What the task requires:
Repeat every entry exactly as it appears.

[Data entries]
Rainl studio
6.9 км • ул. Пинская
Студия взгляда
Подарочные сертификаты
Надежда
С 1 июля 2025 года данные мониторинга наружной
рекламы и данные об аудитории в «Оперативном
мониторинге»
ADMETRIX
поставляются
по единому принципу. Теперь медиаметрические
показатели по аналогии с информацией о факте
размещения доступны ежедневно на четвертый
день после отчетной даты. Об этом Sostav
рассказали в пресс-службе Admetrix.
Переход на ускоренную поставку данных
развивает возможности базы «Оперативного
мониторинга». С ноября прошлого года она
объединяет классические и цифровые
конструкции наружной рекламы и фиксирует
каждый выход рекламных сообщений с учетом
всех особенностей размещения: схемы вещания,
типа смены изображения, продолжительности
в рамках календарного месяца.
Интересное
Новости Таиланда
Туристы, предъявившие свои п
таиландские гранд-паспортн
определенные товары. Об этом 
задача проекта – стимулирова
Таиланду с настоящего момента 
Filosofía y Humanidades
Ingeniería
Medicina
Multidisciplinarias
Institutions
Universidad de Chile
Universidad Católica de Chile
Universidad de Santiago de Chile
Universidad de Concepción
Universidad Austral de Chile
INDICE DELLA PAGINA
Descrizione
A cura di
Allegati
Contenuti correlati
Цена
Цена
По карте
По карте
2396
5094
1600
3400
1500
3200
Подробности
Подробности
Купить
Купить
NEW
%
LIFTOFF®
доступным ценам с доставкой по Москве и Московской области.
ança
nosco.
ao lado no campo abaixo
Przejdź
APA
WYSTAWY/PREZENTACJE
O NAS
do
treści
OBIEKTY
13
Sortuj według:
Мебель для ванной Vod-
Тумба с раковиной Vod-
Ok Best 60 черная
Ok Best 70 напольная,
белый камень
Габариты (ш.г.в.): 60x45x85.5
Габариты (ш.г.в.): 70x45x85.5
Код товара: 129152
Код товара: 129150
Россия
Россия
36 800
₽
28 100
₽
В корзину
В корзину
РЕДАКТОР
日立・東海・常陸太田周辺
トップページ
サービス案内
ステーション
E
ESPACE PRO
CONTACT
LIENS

Answer area:
Rainl studio
6.9 км • ул. Пинская
Студия взгляда
Подарочные сертификаты
Надежда
С 1 июля 2025 года данные мониторинга наружной
рекламы и данные об аудитории в «Оперативном
мониторинге»
ADMETRIX
поставляются
по единому принципу. Теперь медиаметрические
показатели по аналогии с информацией о факте
размещения доступны ежедневно на четвертый
день после отчетной даты. Об этом Sostav
рассказали в пресс-службе Admetrix.
Переход на ускоренную поставку данных
развивает возможности базы «Оперативного
мониторинга». С ноября прошлого года она
объединяет классические и цифровые
конструкции наружной рекламы и фиксирует
каждый выход рекламных сообщений с учетом
всех особенностей размещения: схемы вещания,
типа смены изображения, продолжительности
в рамках календарного месяца.
Интересное
Новости Таиланда
Туристы, предъявившие свои п
таиландские гранд-паспортн
определенные товары. Об этом 
задача проекта – стимулирова
Таиланду с настоящего момента 
Filosofía y Humanidades
Ingeniería
Medicina
Multidisciplinarias
Institutions
Universidad de Chile
Universidad Católica de Chile
Universidad de Santiago de Chile
Universidad de Concepción
Universidad Austral de Chile
INDICE DELLA PAGINA
Descrizione
A cura di
Allegati
Contenuti correlati
Цена
Цена
По карте
По карте
2396
5094
1600
3400
1500
3200
Подробности
Подробности
Купить
Купить
NEW
%
LIFTOFF®
доступным ценам с доставкой по Москве и Московской области.
ança
nosco.
ao lado no campo abaixo
Przejdź
APA
WYSTAWY/PREZENTACJE
O NAS
do
treści
OBIEKTY
13
Sortuj według:
Мебель для ванной Vod-
Тумба с раковиной Vod-
Ok Best 60 черная
Ok Best 70 напольная,
белый камень
Габариты (ш.г.в.): 60x45x85.5
Габариты (ш.г.в.): 70x45x85.5
Код товара: 129152
Код товара: 129150
Россия
Россия
36 800
₽
28 100
₽
В корзину
В корзину
РЕДАКТОР
日立・東海・常陸太田周辺
トップページ
サービス案内
ステーション
E
ESPACE PRO
CONTACT
LIENS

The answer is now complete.